Brief:
Copy verbatim the lines of the items below, beginning with the line that contains "tests via [Karma](https://karma-runner.github.io)." and continuing through the last line of the items, both included.
(Records for processing Opens)
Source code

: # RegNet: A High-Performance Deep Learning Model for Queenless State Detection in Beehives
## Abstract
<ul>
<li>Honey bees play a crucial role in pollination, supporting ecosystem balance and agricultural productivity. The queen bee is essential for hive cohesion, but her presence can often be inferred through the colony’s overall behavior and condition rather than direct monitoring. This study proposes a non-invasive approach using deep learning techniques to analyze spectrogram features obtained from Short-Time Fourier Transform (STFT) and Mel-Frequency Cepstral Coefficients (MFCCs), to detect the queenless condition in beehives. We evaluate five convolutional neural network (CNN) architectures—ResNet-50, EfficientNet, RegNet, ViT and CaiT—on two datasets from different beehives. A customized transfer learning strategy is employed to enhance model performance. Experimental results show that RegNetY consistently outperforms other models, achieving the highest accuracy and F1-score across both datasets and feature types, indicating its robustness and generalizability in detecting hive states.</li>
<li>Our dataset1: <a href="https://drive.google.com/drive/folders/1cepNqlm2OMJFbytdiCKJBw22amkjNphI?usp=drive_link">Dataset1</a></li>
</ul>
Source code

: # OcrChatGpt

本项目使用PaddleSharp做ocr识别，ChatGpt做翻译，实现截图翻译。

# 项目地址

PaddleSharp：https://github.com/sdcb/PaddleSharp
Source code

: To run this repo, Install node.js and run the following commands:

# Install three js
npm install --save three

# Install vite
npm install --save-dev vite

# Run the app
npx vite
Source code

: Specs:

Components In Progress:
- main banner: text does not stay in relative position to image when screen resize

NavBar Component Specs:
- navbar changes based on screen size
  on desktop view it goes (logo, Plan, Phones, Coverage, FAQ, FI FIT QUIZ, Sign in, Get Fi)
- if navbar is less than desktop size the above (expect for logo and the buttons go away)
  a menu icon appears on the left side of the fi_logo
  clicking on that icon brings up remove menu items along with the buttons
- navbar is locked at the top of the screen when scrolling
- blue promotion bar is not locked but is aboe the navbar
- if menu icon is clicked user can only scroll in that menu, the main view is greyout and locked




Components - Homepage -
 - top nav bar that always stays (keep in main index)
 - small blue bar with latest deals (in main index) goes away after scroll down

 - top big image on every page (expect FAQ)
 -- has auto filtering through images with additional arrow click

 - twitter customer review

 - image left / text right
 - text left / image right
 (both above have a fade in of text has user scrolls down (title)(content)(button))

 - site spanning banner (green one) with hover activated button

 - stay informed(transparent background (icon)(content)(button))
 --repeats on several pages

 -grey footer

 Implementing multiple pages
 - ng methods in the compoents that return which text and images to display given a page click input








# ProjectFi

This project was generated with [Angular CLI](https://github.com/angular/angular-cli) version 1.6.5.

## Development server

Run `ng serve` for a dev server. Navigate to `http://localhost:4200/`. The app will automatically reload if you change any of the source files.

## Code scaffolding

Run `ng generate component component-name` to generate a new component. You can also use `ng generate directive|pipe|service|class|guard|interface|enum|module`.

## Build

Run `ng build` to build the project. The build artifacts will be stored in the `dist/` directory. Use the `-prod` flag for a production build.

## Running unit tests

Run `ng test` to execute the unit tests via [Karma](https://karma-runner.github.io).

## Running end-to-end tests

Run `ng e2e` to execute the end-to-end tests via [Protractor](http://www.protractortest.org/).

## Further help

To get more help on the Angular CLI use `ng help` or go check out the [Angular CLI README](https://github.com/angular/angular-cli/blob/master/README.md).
(Records for processing Closes)
Finished task:
Run `ng test` to execute the unit tests via [Karma](https://karma-runner.github.io).

## Running end-to-end tests

Run `ng e2e` to execute the end-to-end tests via [Protractor](http://www.protractortest.org/).

## Further help

To get more help on the Angular CLI use `ng help` or go check out the [Angular CLI README](https://github.com/angular/angular-cli/blob/master/README.md).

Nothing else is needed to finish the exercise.